Non. Les pertes sont le prix d'entrée de l'éducation boursière. L'important n'est pas d'éviter toute perte (impossible), mais de limiter leur ampleur et d'en tirer des leçons. Mes quatre gamelles m'ont transformé d'investisseur naïf en investisseur méthodique. Sans elles, je serais probablement encore en train de courir après le prochain « coup du siècle ».
Quels sont les red flags à surveiller absolument ?
Endettement croissant sans croissance du CA, rotation fréquente des dirigeants, changements comptables suspects, baisse du free cash flow, secteur en déclin structurel, dépendance à un seul client/produit, promesses marketing déconnectées des résultats financiers, et surtout : votre incapacité à expliquer simplement comment l'entreprise gagne son argent.
Faut-il investir pendant les krachs boursiers ?
Les meilleures opportunités apparaissent effectivement pendant les paniques.

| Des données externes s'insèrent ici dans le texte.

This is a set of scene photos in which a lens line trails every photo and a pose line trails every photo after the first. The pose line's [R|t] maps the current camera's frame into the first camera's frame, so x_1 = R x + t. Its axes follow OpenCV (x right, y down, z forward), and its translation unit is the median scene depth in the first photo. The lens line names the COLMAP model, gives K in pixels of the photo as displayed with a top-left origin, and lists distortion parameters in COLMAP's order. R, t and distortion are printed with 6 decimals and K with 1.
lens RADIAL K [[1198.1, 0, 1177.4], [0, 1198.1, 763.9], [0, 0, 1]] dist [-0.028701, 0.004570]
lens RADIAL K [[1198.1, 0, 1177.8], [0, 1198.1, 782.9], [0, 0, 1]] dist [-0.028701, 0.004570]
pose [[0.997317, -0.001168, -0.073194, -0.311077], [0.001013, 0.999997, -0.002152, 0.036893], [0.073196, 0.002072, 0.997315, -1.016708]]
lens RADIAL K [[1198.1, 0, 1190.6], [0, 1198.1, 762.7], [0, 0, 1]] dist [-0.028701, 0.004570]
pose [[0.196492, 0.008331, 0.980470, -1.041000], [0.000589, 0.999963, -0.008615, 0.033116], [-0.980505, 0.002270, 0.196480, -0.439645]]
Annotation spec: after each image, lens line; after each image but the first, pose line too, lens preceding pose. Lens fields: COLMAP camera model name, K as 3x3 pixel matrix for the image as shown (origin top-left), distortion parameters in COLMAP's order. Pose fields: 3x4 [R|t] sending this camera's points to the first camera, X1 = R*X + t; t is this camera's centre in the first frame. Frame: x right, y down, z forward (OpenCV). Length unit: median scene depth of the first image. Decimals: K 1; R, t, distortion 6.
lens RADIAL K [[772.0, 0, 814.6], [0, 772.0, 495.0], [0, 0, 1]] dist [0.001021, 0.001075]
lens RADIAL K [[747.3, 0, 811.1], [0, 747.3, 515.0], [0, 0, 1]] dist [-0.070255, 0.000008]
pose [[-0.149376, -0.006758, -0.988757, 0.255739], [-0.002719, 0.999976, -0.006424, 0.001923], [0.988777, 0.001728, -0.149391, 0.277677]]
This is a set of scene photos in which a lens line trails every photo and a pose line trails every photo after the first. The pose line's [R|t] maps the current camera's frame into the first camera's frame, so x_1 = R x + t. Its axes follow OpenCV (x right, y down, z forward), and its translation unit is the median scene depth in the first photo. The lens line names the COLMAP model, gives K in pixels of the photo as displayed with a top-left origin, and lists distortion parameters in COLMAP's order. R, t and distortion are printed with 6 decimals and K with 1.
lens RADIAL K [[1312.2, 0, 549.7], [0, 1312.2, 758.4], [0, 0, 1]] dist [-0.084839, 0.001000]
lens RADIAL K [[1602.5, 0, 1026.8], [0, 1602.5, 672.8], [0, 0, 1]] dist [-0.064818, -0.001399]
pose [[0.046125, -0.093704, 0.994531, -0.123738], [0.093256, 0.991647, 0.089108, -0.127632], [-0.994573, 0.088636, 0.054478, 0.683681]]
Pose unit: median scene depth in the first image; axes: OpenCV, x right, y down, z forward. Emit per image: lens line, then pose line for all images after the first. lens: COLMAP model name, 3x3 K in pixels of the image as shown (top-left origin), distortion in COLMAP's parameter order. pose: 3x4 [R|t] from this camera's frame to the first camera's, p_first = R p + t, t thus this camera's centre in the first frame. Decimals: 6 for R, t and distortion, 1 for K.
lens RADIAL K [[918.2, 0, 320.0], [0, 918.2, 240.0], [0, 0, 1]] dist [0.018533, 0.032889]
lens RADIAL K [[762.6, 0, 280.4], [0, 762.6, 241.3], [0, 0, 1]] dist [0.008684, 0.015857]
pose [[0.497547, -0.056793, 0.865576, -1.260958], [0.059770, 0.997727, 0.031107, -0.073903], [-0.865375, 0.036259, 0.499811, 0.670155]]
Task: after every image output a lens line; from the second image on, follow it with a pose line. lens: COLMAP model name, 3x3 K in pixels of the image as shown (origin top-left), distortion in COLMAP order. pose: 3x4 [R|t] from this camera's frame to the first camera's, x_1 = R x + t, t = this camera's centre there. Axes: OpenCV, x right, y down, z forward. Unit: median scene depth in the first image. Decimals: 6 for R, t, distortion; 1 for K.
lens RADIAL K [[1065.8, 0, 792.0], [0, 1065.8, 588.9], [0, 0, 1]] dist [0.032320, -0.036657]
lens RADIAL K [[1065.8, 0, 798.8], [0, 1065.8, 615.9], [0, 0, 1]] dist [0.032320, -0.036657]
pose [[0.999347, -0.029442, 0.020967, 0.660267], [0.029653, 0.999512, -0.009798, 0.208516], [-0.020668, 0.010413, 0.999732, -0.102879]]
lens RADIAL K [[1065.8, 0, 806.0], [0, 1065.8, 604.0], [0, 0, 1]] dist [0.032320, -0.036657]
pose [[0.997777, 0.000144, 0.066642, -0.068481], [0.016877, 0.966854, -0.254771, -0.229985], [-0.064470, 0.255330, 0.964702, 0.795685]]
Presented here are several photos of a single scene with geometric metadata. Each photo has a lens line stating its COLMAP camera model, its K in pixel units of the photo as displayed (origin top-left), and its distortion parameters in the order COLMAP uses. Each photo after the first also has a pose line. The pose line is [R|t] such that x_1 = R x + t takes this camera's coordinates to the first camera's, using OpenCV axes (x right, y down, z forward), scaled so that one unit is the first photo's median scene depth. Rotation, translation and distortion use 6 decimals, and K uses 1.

Mais attention : il faut distinguer krach généralisé (2008, 2020 = opportunité) et naufrage individuel (Swissair en 2001 = piège mortel). Pendant un krach, investissez dans des entreprises de qualité temporairement bradées, pas dans des entreprises pourries encore plus pourries.
Comment savoir si on tombe amoureux d'un titre ?
Signaux d'alarme : vous cherchez uniquement des infos confirmant votre thèse, vous ignorez les signaux négatifs, vous rationalisez les mauvaises nouvelles (« c'est temporaire »), vous êtes émotionnellement affecté par les fluctuations du cours, vous en parlez constamment à votre entourage. Si vous cochez plusieurs cases, vendez immédiatement.
Vaut-il mieux investir peu au début pour limiter les erreurs ?
Oui, absolument. Commencez avec des montants que vous pouvez vous permettre de perdre entièrement sans impact sur votre vie. Augmentez progressivement à mesure que vous accumulez de l'expérience et affinez votre méthodologie. J'aurais adoré perdre 500 CHF sur JDSU plutôt que toutes mes économies de trois ans.
Les échecs en investissement peuvent-ils avoir des effets positifs ?
Paradoxalement, oui. Mes quatre gamelles m'ont forcé à développer une méthodologie rigoureuse, à étudier sérieusement la finance d'entreprise, et à construire un système quantitatif discipliné. Sans ces échecs cuisants, je serais probablement resté un investisseur médiocre multipliant les erreurs toute ma vie. La douleur enseigne ce que les livres ne peuvent pas.